Last updated on 8. September 2023

Mit der ökologischen Wende wächst auch die Nachfrage nach neuen Rohstoffen für eine nachhaltige Zukunft. Ökosysteme stehen heute weltweit zum Verkauf. Dabei rücken die Ressourcen des globalen Südens wieder verstärkt in den Fokus. Große Flächen, mineralische Rohstoffe, Wasser und natürliche Arbeitskraft – mit dem vermeintlichen Ziel einer sauberen Welt. (Ngam 2022) Wie es zu dieser Entwicklung kam und was der Begriff Green Grabbing bedeutet, erfährst du hier… 

Deswegen müssen wir darüber sprechen 

Die politischen Maßnahmen, die einerseits zur Bekämpfung des Klimawandels ergriffen werden müssen, führen andererseits zu ökologischen und sozialen Nachteilen: Flächenverbrauch und Migration können zum Beispiel die Folge sein. Energiewende oder die Verkehrswende sind solche politischen Maßnahmen. Weg von fossilen Energieträgern und hin zu Solar- und Windenergie beinhaltet auch, dass neue Ressourcen erschlossen werden müssen. Was in diesem Zusammenhang jedoch vergessen wird, ist die Herkunft dieser Ressourcen und Rohstoffe. Woher kommen die Materialien für Batterien, Solarzellen und Windräder? Und entstehen dadurch vielleicht neue Probleme? 

Was bedeutet Green Grabbing? 

Unter Green Grabbing versteht man die Aneignung von Land und Ressourcen zu Umweltzwecken. Die Definition bezieht sich auf die Nutzung verschiedener natürlicher Ressourcen: von Wasser, Land und Biodiversität bis hin zu Kohlenstoffhandel oder Genpools. Mit dem Ziel des Umweltschutzes werden dadurch neue Enteignungsprozesse gegenüber lokalen Gemeinschaften und kleinbäuerlichen Akteuren ausgelöst. Green Grabbing wird als globales Phänomen mit unterschiedlichen Formen verstanden. (Backhouse 2019) 

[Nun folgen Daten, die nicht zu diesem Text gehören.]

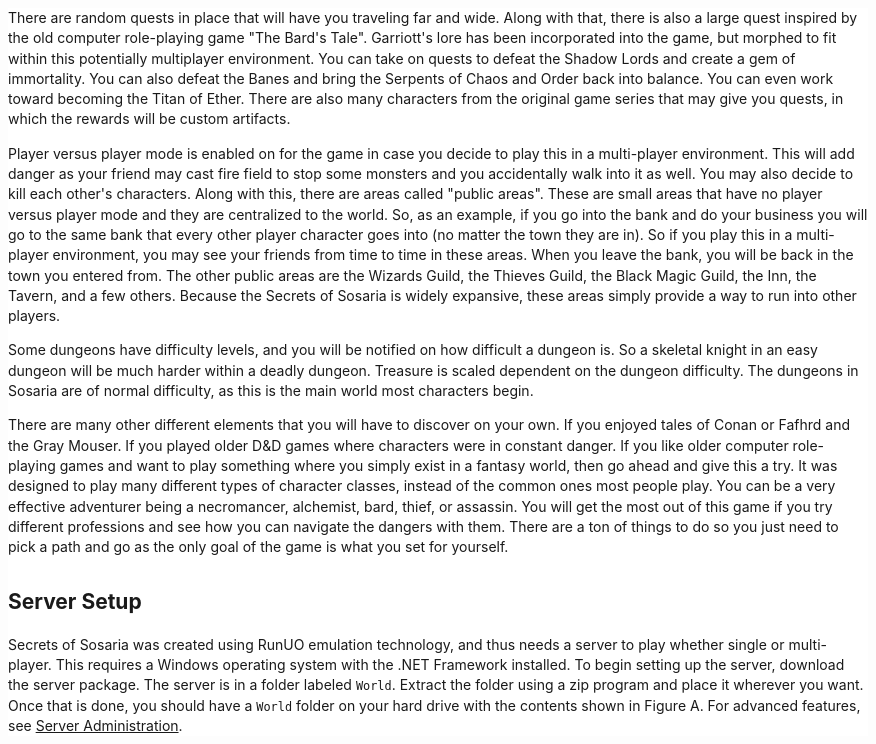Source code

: There are random quests in place that will have you traveling far and wide.
Along with that, there is also a large quest inspired by the old computer
role-playing game "The Bard's Tale". Garriott's lore has been incorporated into
the game, but morphed to fit within this potentially multiplayer environment.
You can take on quests to defeat the Shadow Lords and create a gem of
immortality. You can also defeat the Banes and bring the Serpents of Chaos and
Order back into balance. You can even work toward becoming the Titan of Ether.
There are also many characters from the original game series that may give you
quests, in which the rewards will be custom artifacts.

Player versus player mode is enabled on for the game in case you decide to play
this in a multi-player environment. This will add danger as your friend may cast
fire field to stop some monsters and you accidentally walk into it as well. You
may also decide to kill each other's characters. Along with this, there are
areas called "public areas". These are small areas that have no player versus
player mode and they are centralized to the world. So, as an example, if you go
into the bank and do your business you will go to the same bank that every other
player character goes into (no matter the town they are in). So if you play this
in a multi-player environment, you may see your friends from time to time in
these areas. When you leave the bank, you will be back in the town you entered
from. The other public areas are the Wizards Guild, the Thieves Guild, the Black
Magic Guild, the Inn, the Tavern, and a few others. Because the Secrets of
Sosaria is widely expansive, these areas simply provide a way to run into other
players.

Some dungeons have difficulty levels, and you will be notified on how difficult
a dungeon is. So a skeletal knight in an easy dungeon will be much harder within
a deadly dungeon. Treasure is scaled dependent on the dungeon difficulty. The
dungeons in Sosaria are of normal difficulty, as this is the main world most
characters begin.

There are many other different elements that you will have to discover on your
own. If you enjoyed tales of Conan or Fafhrd and the Gray Mouser. If you played
older D&D games where characters were in constant danger. If you like older
computer role-playing games and want to play something where you simply exist in
a fantasy world, then go ahead and give this a try. It was designed to play many
different types of character classes, instead of the common ones most people
play. You can be a very effective adventurer being a necromancer, alchemist,
bard, thief, or assassin. You will get the most out of this game if you try
different professions and see how you can navigate the dangers with them. There
are a ton of things to do so you just need to pick a path and go as the only
goal of the game is what you set for yourself.

## Server Setup

Secrets of Sosaria was created using RunUO emulation technology, and thus needs
a server to play whether single or multi-player. This requires a Windows
operating system with the .NET Framework installed. To begin setting up the
server, download the server package. The server is in a folder labeled `World`.
Extract the folder using a zip program and place it wherever you want. Once that
is done, you should have a `World` folder on your hard drive with the contents
shown in Figure A. For advanced features, see
[Server Administration](#server-administration).
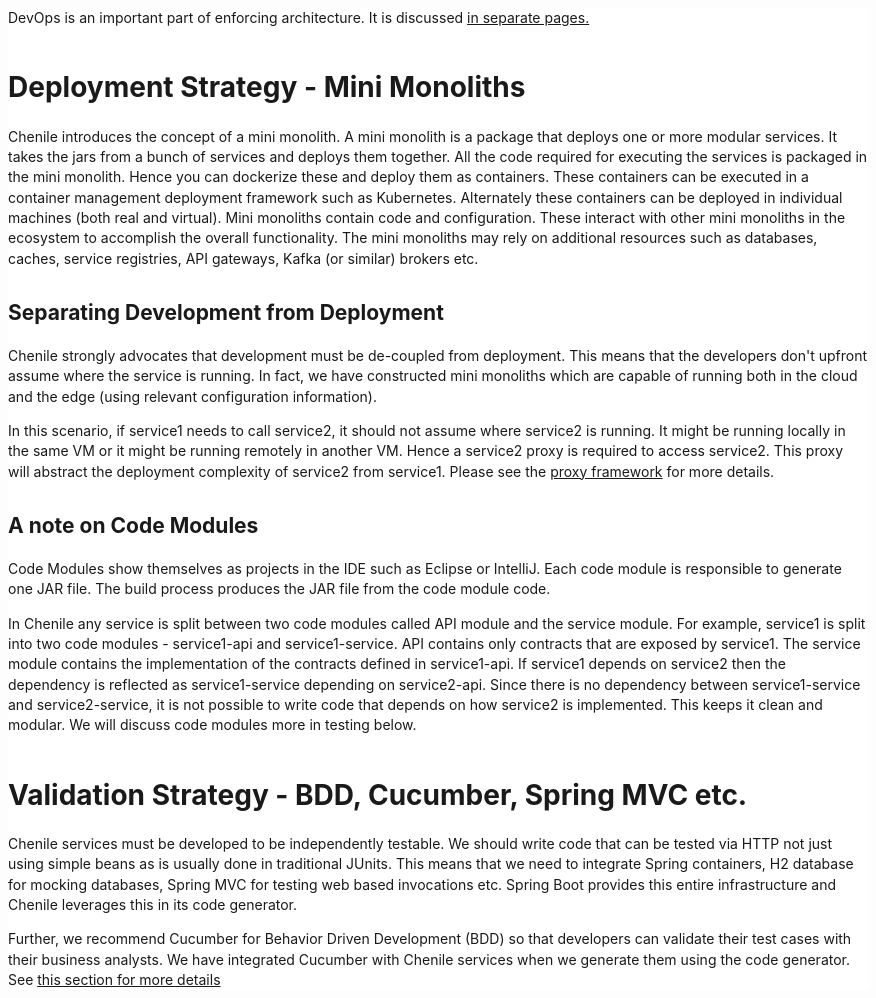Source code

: DevOps is an important part of enforcing architecture. It is discussed [in separate pages.](chenile-devops.html)

# Deployment Strategy - Mini Monoliths
Chenile introduces the concept of a mini monolith. A mini monolith is a package that deploys one or more modular services. It takes the jars from a bunch of services and deploys them together. All the code required for executing the services is packaged in the mini monolith. Hence you can dockerize these and deploy them as containers. These containers can be executed in a container management deployment framework such as Kubernetes. Alternately these containers can be deployed in individual machines (both real and virtual). Mini monoliths contain code and configuration. These interact with other mini monoliths in the ecosystem to accomplish the overall functionality. The mini monoliths may rely on additional resources such as databases, caches, service registries, API gateways, Kafka (or similar) brokers etc. 

## Separating Development from Deployment
Chenile strongly advocates that development must be de-coupled from deployment. This means that the developers don't upfront assume where the service is running. In fact, we have constructed mini monoliths which are capable of running both in the cloud and the edge (using relevant configuration information). 

In this scenario, if service1 needs to call service2, it should not assume where service2 is running. It might be running locally in the same VM or it might be running remotely in another VM. Hence a service2 proxy is required to access service2. This proxy will abstract the deployment complexity of service2 from service1. Please see the [proxy framework](chenile-proxy.html) for more details. 

## A note on Code Modules 
Code Modules show themselves as projects in the IDE such as Eclipse or IntelliJ. Each code module is responsible to generate one JAR file. The build process produces the JAR file from the code module code. 

In Chenile any service is split between two code modules called API module and the service module. For example, service1 is split into two code modules - service1-api and service1-service. API contains only contracts that are exposed by service1. The service module contains the implementation of the contracts defined in service1-api. If service1 depends on service2 then the dependency is reflected as service1-service depending on service2-api. Since there is no dependency between service1-service and service2-service, it is not possible to write code that depends on how service2 is implemented. This keeps it clean and modular. We will discuss code modules more in testing below.

# Validation Strategy - BDD, Cucumber, Spring MVC etc.
Chenile services must be developed to be independently testable. We should write code that can be tested via HTTP not just using simple beans as is usually done in traditional JUnits. This means that we need to integrate Spring containers, H2 database for mocking databases, Spring MVC for testing web based invocations etc. Spring Boot provides this entire infrastructure and Chenile leverages this in its code generator. 

Further, we recommend Cucumber for Behavior Driven Development (BDD) so that developers can validate their test cases with their business analysts. We have integrated Cucumber with Chenile services when we generate them using the code generator. See [this section for more details](chenile-testing-tutorial.html)
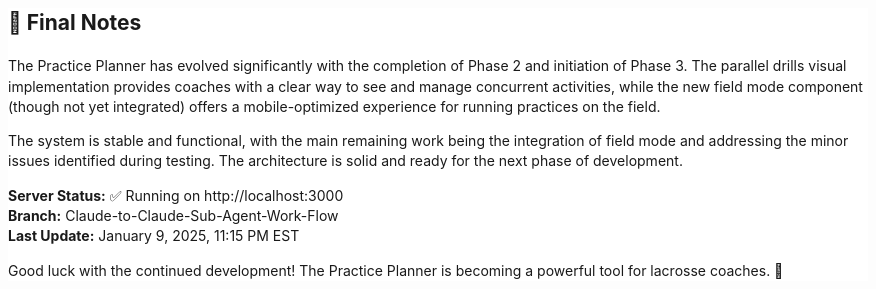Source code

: ## 🚀 Final Notes

The Practice Planner has evolved significantly with the completion of Phase 2 and initiation of Phase 3. The parallel drills visual implementation provides coaches with a clear way to see and manage concurrent activities, while the new field mode component (though not yet integrated) offers a mobile-optimized experience for running practices on the field.

The system is stable and functional, with the main remaining work being the integration of field mode and addressing the minor issues identified during testing. The architecture is solid and ready for the next phase of development.

**Server Status:** ✅ Running on http://localhost:3000  
**Branch:** Claude-to-Claude-Sub-Agent-Work-Flow  
**Last Update:** January 9, 2025, 11:15 PM EST

Good luck with the continued development! The Practice Planner is becoming a powerful tool for lacrosse coaches. 🥍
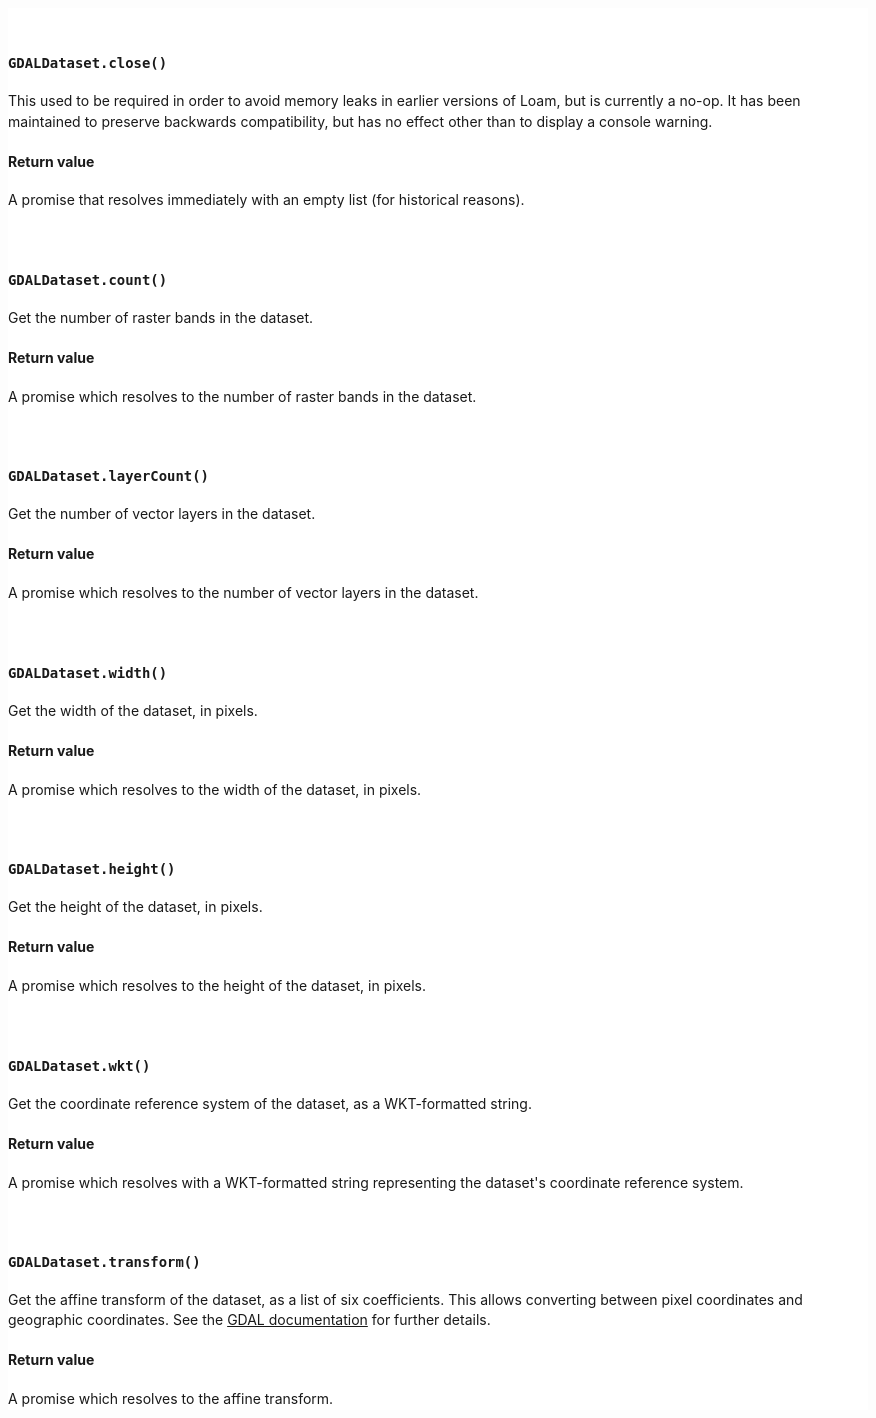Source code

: <br />

### `GDALDataset.close()`
This used to be required in order to avoid memory leaks in earlier versions of Loam, but is currently a no-op. It has been maintained to preserve backwards compatibility, but has no effect other than to display a console warning.
#### Return value
A promise that resolves immediately with an empty list (for historical reasons).

<br />

### `GDALDataset.count()`
Get the number of raster bands in the dataset.
#### Return value
A promise which resolves to the number of raster bands in the dataset.

<br />

### `GDALDataset.layerCount()`
Get the number of vector layers in the dataset.
#### Return value
A promise which resolves to the number of vector layers in the dataset.

<br />

### `GDALDataset.width()`
Get the width of the dataset, in pixels.
#### Return value
A promise which resolves to the width of the dataset, in pixels.

<br />

### `GDALDataset.height()`
Get the height of the dataset, in pixels.
#### Return value
A promise which resolves to the height of the dataset, in pixels.

<br />

### `GDALDataset.wkt()`
Get the coordinate reference system of the dataset, as a WKT-formatted string.
#### Return value
A promise which resolves with a WKT-formatted string representing the dataset's coordinate reference system.

<br />

### `GDALDataset.transform()`
Get the affine transform of the dataset, as a list of six coefficients. This allows converting between pixel coordinates and geographic coordinates. See the [GDAL documentation](https://gdal.org/user/raster_data_model.html#affine-geotransform) for further details.
#### Return value
A promise which resolves to the affine transform.
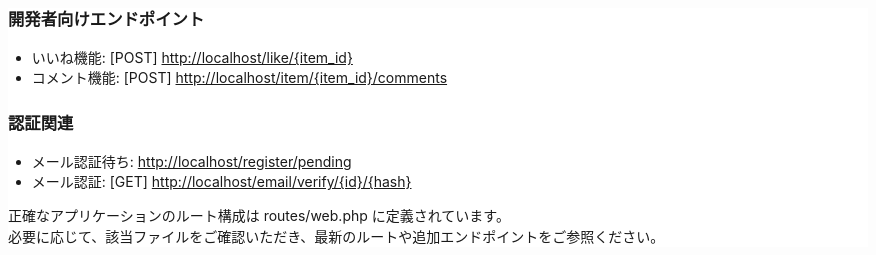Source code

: ### 開発者向けエンドポイント

- いいね機能: [POST] [http://localhost/like/{item_id}](http://localhost/like/{item_id})
- コメント機能: [POST] [http://localhost/item/{item_id}/comments](http://localhost/item/{item_id}/comments)

### 認証関連

- メール認証待ち: [http://localhost/register/pending](http://localhost/register/pending)
- メール認証: [GET] [http://localhost/email/verify/{id}/{hash}](http://localhost/email/verify/{id}/{hash})

正確なアプリケーションのルート構成は routes/web.php に定義されています。  
必要に応じて、該当ファイルをご確認いただき、最新のルートや追加エンドポイントをご参照ください。
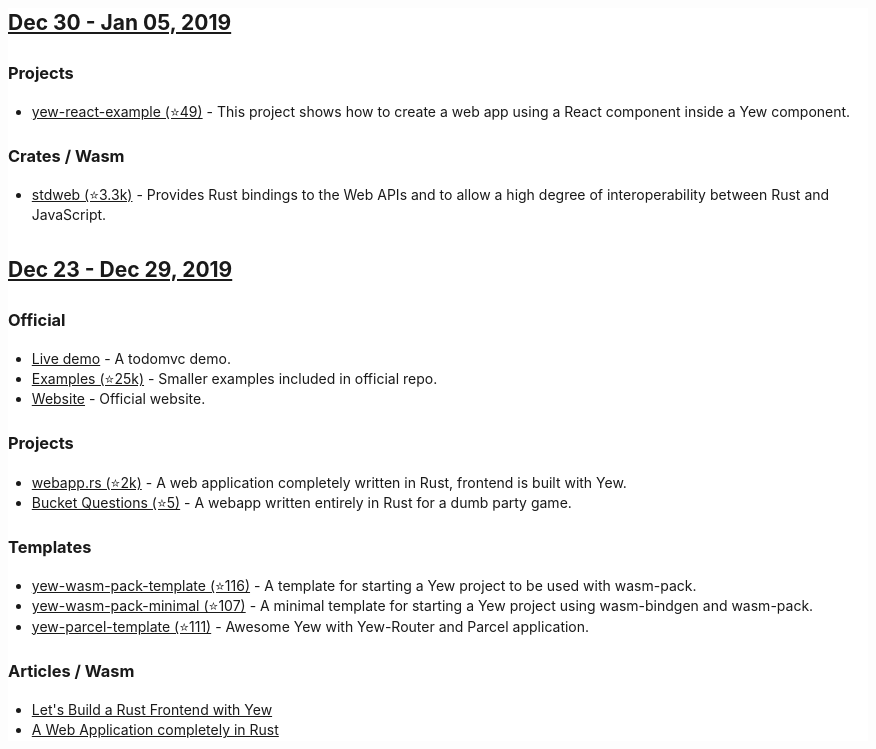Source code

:## [Dec 30 - Jan 05, 2019](/content/2019/52/README.md)

### Projects

*   [yew-react-example (⭐49)](https://github.com/hobofan/yew-react-example) - This project shows how to create a web app using a React component inside a Yew component.

### Crates / Wasm

*   [stdweb (⭐3.3k)](https://github.com/koute/stdweb) - Provides Rust bindings to the Web APIs and to allow a high degree of interoperability between Rust and JavaScript.

## [Dec 23 - Dec 29, 2019](/content/2019/51/README.md)

### Official

*   [Live demo](https://yew-todomvc.netlify.com) - A todomvc demo.
*   [Examples (⭐25k)](https://github.com/yewstack/yew/tree/master/examples) - Smaller examples included in official repo.
*   [Website](https://yew.rs/) - Official website.

### Projects

*   [webapp.rs (⭐2k)](https://github.com/saschagrunert/webapp.rs) - A web application completely written in Rust, frontend is built with Yew.
*   [Bucket Questions (⭐5)](https://github.com/hgzimmerman/BucketQuestions) - A webapp written entirely in Rust for a dumb party game.

### Templates

*   [yew-wasm-pack-template (⭐116)](https://github.com/yewstack/yew-wasm-pack-template) - A template for starting a Yew project to be used with wasm-pack.
*   [yew-wasm-pack-minimal (⭐107)](https://github.com/yewstack/yew-wasm-pack-minimal) - A minimal template for starting a Yew project using wasm-bindgen and wasm-pack.
*   [yew-parcel-template (⭐111)](https://github.com/spielrs/yew-parcel-template) - Awesome Yew with Yew-Router and Parcel application.

### Articles / Wasm

*   [Let's Build a Rust Frontend with Yew](https://dev.to/deciduously/lets-build-a-rust-frontend-with-yew---part-1-3k2o)
*   [A Web Application completely in Rust](https://medium.com/@saschagrunert/a-web-application-completely-in-rust-6f6bdb6c4471)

Was ist der Unterschied zwischen Green Grabbing und Land Grabbing 

Land Grabbing  

Beim Land Grabbing (zu deutsch: Landraub) sichern sich ausländische Investoren große Flächen in Entwicklungsländern. Diese Ackerflächen werden für den Anbau von Nahrungsmitteln sowie für die Wasser- und Energieversorgung genutzt. Die gesamten Erträge werden dann aus dem Ursprungsland in die reichen Industrieländer exportiert. Das Land, dessen Agrarflächen genutzt werden, wird also ausgebeutet. (Beekmann 2021)  

Green Grabbing  

Abweichend vom skandalisierten Begriff Land Grabbing hat sich der Begriff Green Grabbing entwickelt, mit dem „Landenteignungen“ umweltpolitisch legitimiert werden sollen. Eine Voraussetzung für die Aneignung fremden Landes ist der Klima- und Umweltschutz. Das heißt, die Aneignung von Land soll der Förderung einer „grünen“ Wirtschaft dienen. Das Konzept wird sehr kritisch gesehen, da indigene Völker weiterhin von natürlichen Ressourcen ausgeschlossen werden. (Backhouse 2019) Green Grabbing ist ein Begriff, der erst seit 2012 geprägt wurde, um die ökologischen und sozialen Auswirkungen hervorzuheben. (Tittor 2016) 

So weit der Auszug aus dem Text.